I smile right at him, not even attempting to hide how him issuing me a ticket to his inner circle hits me and sinks deep. I’m an exception. I have exclusive access to the world that is Greyson Stone—the man behind the walls.

We clear our plates and take a walk to the pond, which isdown a few winding streets from Greyson’s home. The neighborhood is built in an area that has hills and gulleys, so homes are set apart on their own individual property without any regard to how they align with other properties. Roads dip and curve, unlike the perfect grid of neighborhood streets closer to town. The breeze gently lifts the branches in the massive trees overhead. They’re practically bursting with new spring growth.

On the way to the pond, Greyson’s hand finds mine.

“Is this okay?” he asks thoughtfully, rubbing his thumb across the back of my hand.

“You’re cheating. You can’t caress my hand and ask that at the same time.”

“I think that’s well within the rules.”

“Hmmm,” I say, rubbing my thumb across the back of his hand.

“Yep. In bounds,” he says with a smile down at me.

We walk the rest of the way like that, hands intertwined, a familiar, comfortable silence between us.

When we get to the pond, Greyson says, “So, this is the pond.”
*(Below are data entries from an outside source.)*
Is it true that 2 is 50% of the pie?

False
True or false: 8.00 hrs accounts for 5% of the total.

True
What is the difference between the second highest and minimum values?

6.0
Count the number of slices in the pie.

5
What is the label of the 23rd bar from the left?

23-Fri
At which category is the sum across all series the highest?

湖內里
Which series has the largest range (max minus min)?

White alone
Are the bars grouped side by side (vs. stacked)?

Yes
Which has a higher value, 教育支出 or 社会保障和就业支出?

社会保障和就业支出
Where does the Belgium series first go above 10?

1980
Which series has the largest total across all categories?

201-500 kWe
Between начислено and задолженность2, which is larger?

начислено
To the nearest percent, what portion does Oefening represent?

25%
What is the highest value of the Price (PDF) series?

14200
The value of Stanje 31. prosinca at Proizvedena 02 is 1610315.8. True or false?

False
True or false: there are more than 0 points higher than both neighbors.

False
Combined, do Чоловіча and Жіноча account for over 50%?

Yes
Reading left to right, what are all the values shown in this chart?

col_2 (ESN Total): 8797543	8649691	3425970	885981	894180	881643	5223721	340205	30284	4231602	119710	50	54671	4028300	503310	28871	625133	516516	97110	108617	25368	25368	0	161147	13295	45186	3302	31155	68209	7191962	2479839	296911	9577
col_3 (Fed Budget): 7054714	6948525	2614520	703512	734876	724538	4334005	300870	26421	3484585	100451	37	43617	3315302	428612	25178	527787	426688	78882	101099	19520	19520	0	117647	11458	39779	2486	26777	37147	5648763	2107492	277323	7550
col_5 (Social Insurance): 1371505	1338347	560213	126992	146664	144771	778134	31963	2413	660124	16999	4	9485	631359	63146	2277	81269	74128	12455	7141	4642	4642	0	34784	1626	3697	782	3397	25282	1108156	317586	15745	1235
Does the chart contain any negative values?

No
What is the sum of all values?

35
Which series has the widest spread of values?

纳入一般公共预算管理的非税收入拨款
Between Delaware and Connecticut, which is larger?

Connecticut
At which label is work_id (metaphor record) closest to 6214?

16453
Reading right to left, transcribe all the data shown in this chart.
I laugh. “I think you need to work on this part of the tour.”

“It’s a pond.”

“Right. Well, maybe, work on the presentation.”

“More adjectives?” he asks, pretending to be weary.

“Tell me what it was like the first time you saw this pond.”

He glances at it, eyes roving the glassy surface, taking in the greenery around the edges. Then he looks at me. “It was hard.”

I tilt my face up toward his, not saying a word. Giving him room to expound or not.

“Here I was about to buy my first home—in my twenties—not even required to make a down payment and securing aVA loan. And Zach would never …” His voice catches in his throat. “It didn’t feel fair.”

“It’s not,” I agree.

He nods. His eyes look moist, but he doesn’t cry. He just turns to face the pond and we stare across the water together, his hand clinging to mine with a grip that’s simultaneously tender and firm.

“I’m not always thinking of Zach when I come out here,” he says after a little while. “Sometimes I take a walk at sunset. I’ll come through my woods and circle out the other road and then I stand here and think, or just listen to the sounds in the stillness.”

We’re quiet. I want to hear what he hears when he’s out here alone. The spring peepers make their high, peep-peep-peep from the pond edges, accompanied by occasional deeper croaks from bullfrogs. Birds call from the cattails. Robins chatter. The flutter of wings or a fish flopping splashes the water.

“I like it,” I say.

“Me too,” he says.

And he has that look—the one that says he wants to kiss me. And I want him to.

I turn, pulling our interlocked hands behind me and resting his palm on my back. Then I lift on tiptoes, looping my hands around his neck.

“I want to kiss you,” I say, my voice practically a whisper.